There are office printers that spit out documents and others that always seem to jam. And then there those that make the office itself.
A small group of employees in Dubai is starting to move into a new workspace that the emirate says is the world’s first functional office building made using three-dimensional printer technology.
Dubai’s ruler quietly inaugurated the whitewashed buildings last week, not far from the site of a planned “Museum of the Future” that is due to open in 2018.
Looking like a mash-up of a Jetsons abode and an Apple Store, the compact office was printed out layer by layer over 17 days at a cost of $US140,000 ($A193,600), said Saif al-Aleeli, the chief executive of a government initiative called the Dubai Future Foundation that is behind the project.
Features include a tree-shaded outdoor garden deck and LED lights that automatically adjust to the brightness outside.
“Why 3D printing? Because it makes sense in terms of cost, in terms of time-saving, in terms of efficiency,” the 29-year-old al-Aleeli said.
“We really believe that this technology will revolutionise the construction, the development sector as well as other sectors, (including) the medical sector (and) consumable products.”
Products made using 3D printing are first designed on a computer and then printed out using a variety of materials, including metal, plastic and concrete.
Developers are finding a growing number of uses for the technology as it evolves.
European aeronautics giant Airbus just unveiled a lightweight electric printed motorcycle made from aluminium alloy particles, while a Wisconsin schoolteacher recently fashioned prosthetic feet for a duck who lost his to frostbite.
The technology has been used in other construction projects too, including a Dutch canal house being raised in Amsterdam.
But the foundation says its Dubai office is the first “fully functional 3D printed building”, constructed with full services and meant for daily use.
The Chinese company WinSun Global used a 6-metre tall printer squirting out cement and other materials to produce the 17 building modules for the new Dubai office, according to the foundation. The pieces were then shipped from China to the Gulf port city, where it took workers two days to piece them together.
Further work, including the instalment of the interiors and landscaping, took another three months.
Designers left open part of the finishing in the foyer so visitors can see how the 3D printed layers came together, row after squiggly row.

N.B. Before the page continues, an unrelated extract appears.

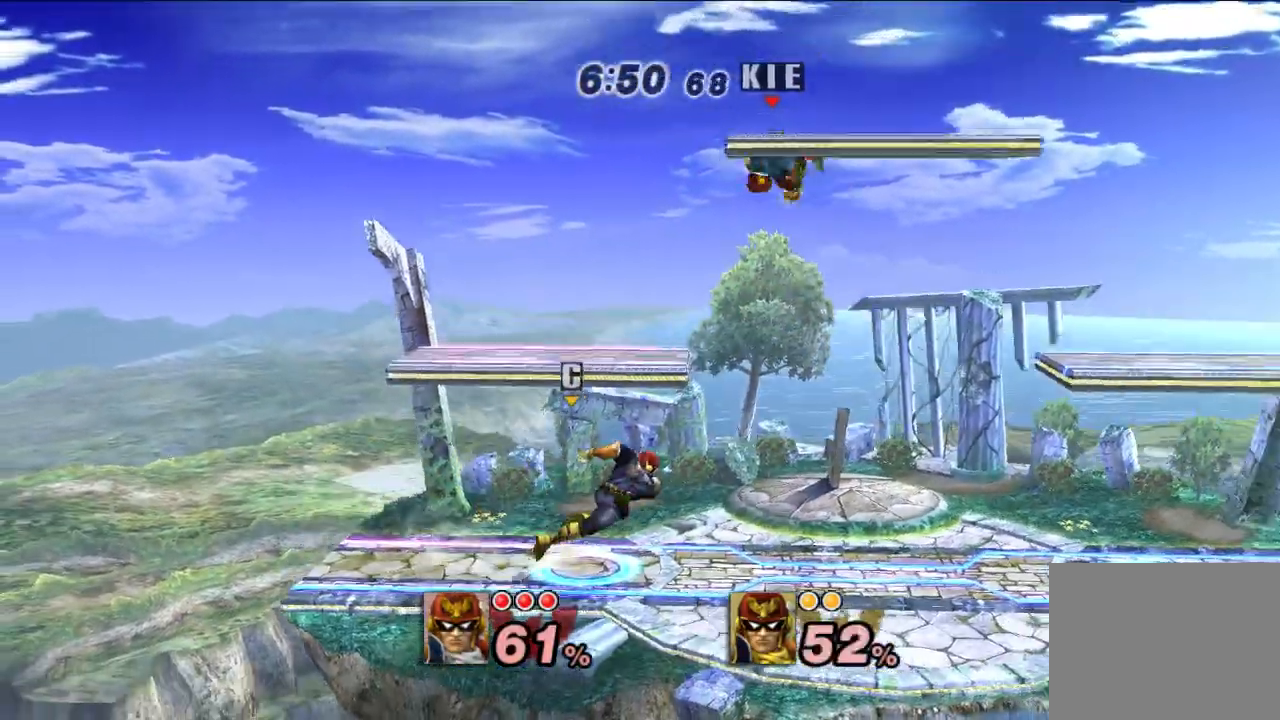
{"buttons": [], "left_stick": "down", "right_stick": "center", "events": [[100, "right_stick", "up-left"], [133, "left_stick", "down-left"], [167, "right_stick", "center"], [350, "left_stick", "down"]]}
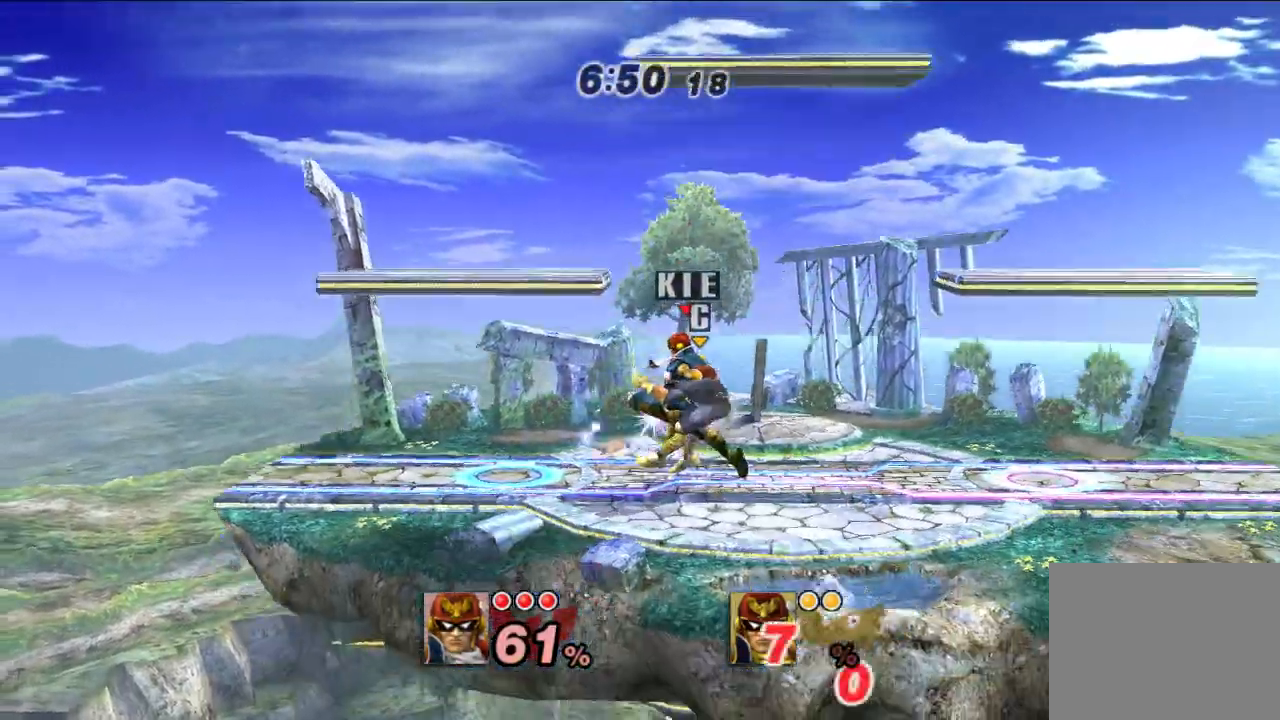
{"buttons": [], "left_stick": "center", "right_stick": "center", "events": [[50, "left_stick", "center"]]}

The building occupies prime real-estate between the city’s iconic twin Emirates Towers and the Dubai International Financial Centre, which is a stand-in for a futuristic city in the forthcoming Star Trek Beyond film.
The site will serve as the temporary offices for between 12 and 20 foundation staff members for now.
Dubai hopes it will kick-start its plans to transform the sheikhdom into an incubator for emerging technologies. It has an ambitious goal of using 3-D printing in a quarter of all buildings by 2030.
“The future will be 3D printed,” al-Aleeli predicted. “I won’t be surprised if in 20 years down the road whole cities will be 3D printed.”